# WHAT YOU SHOULD DO:
Print the material word for word, starting with the line that contains "What are all" and going on through the end of the material, leaving out the pictures.

# SOURCE MATERIAL:
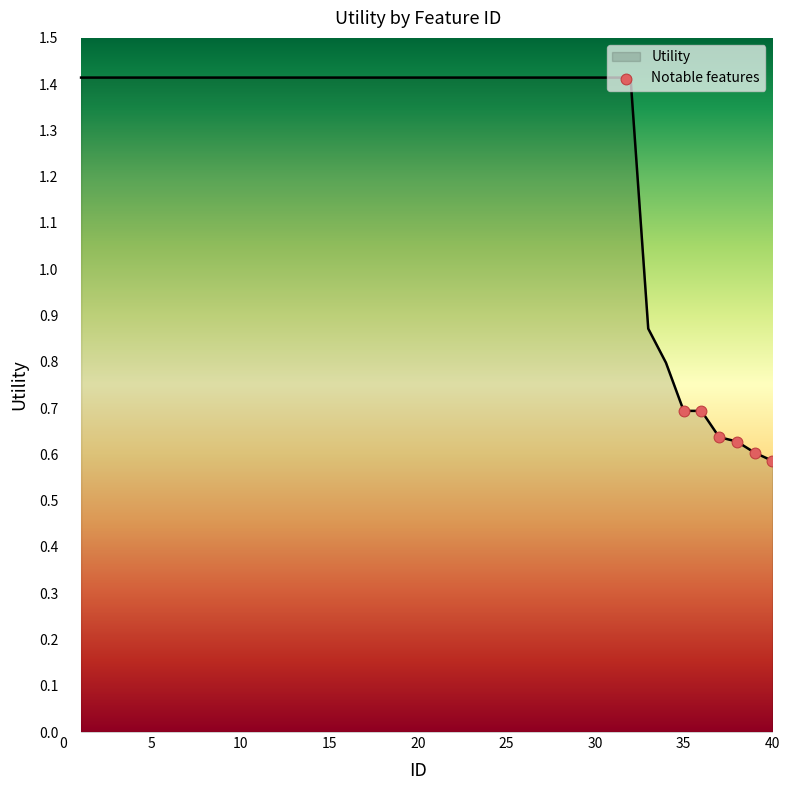

What is the difference between the maximum and minimum values?

0.8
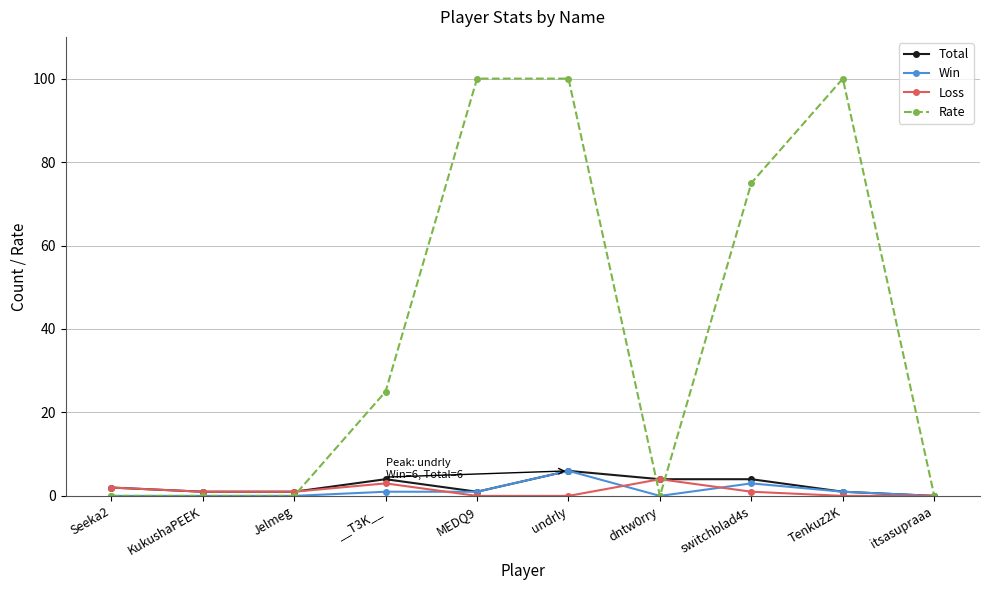

What are all the series names shown in the legend?

Total, Win, Loss, Rate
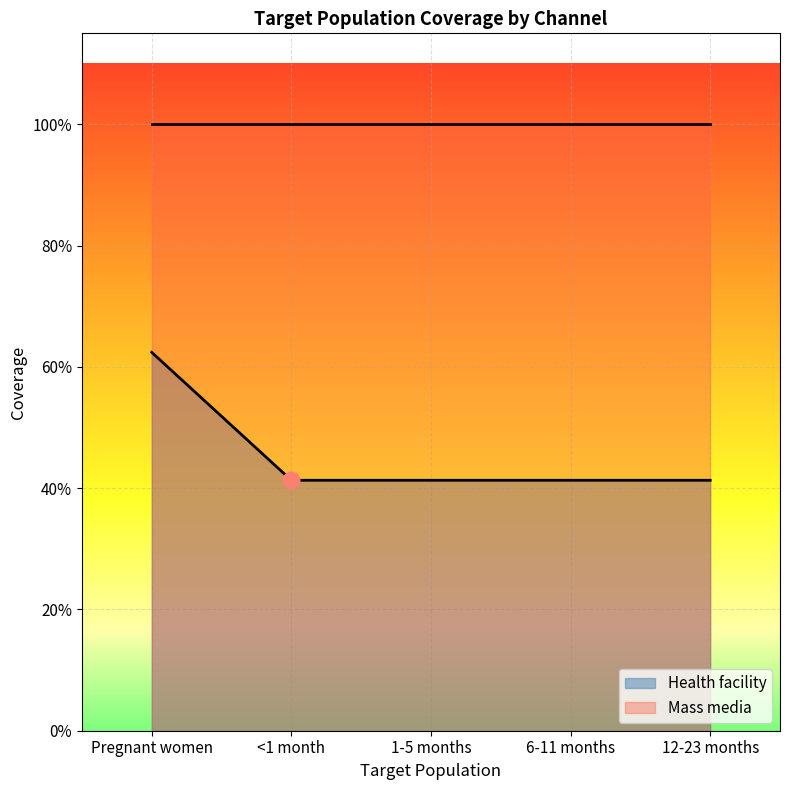

What is the smallest value displayed?

0.4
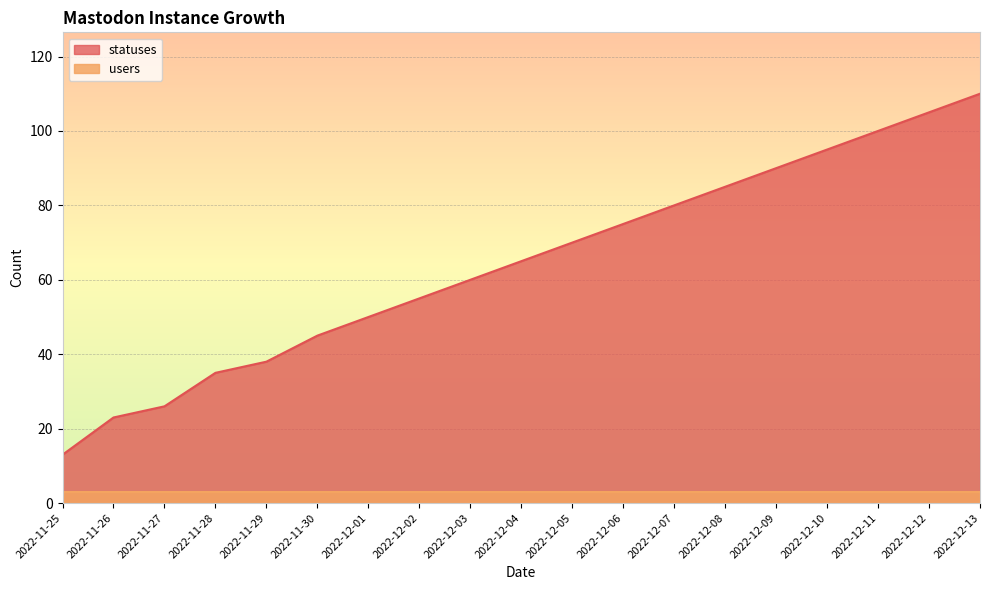

What is the label of the 7th point from the left?

2022-12-01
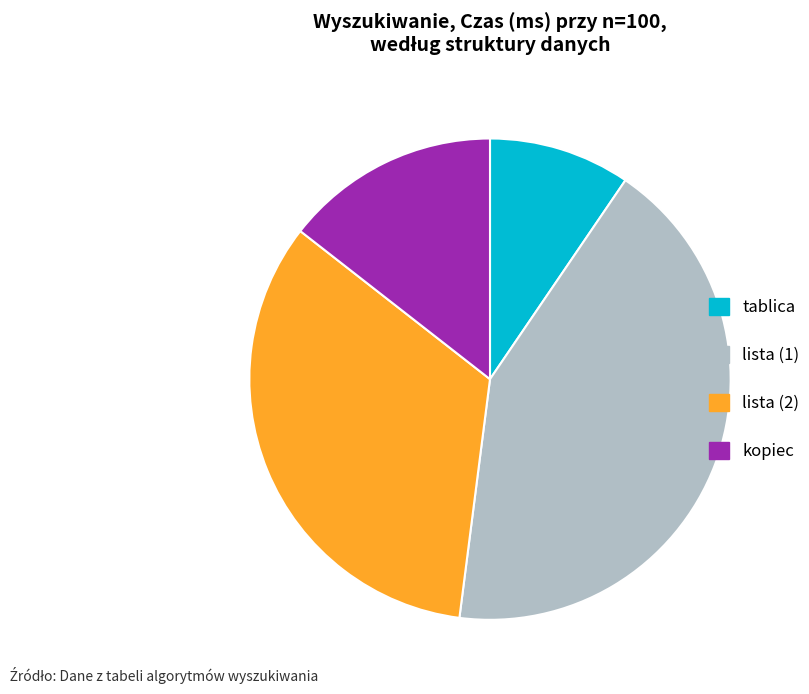

Which category has the smallest portion of the pie?

tablica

# SOLUTION TO THIS PROBLEM:
What are all the series names shown in the legend?

Total, Win, Loss, Rate

What is the smallest value displayed?

0.4

What is the label of the 7th point from the left?

2022-12-01

Which category has the smallest portion of the pie?

tablica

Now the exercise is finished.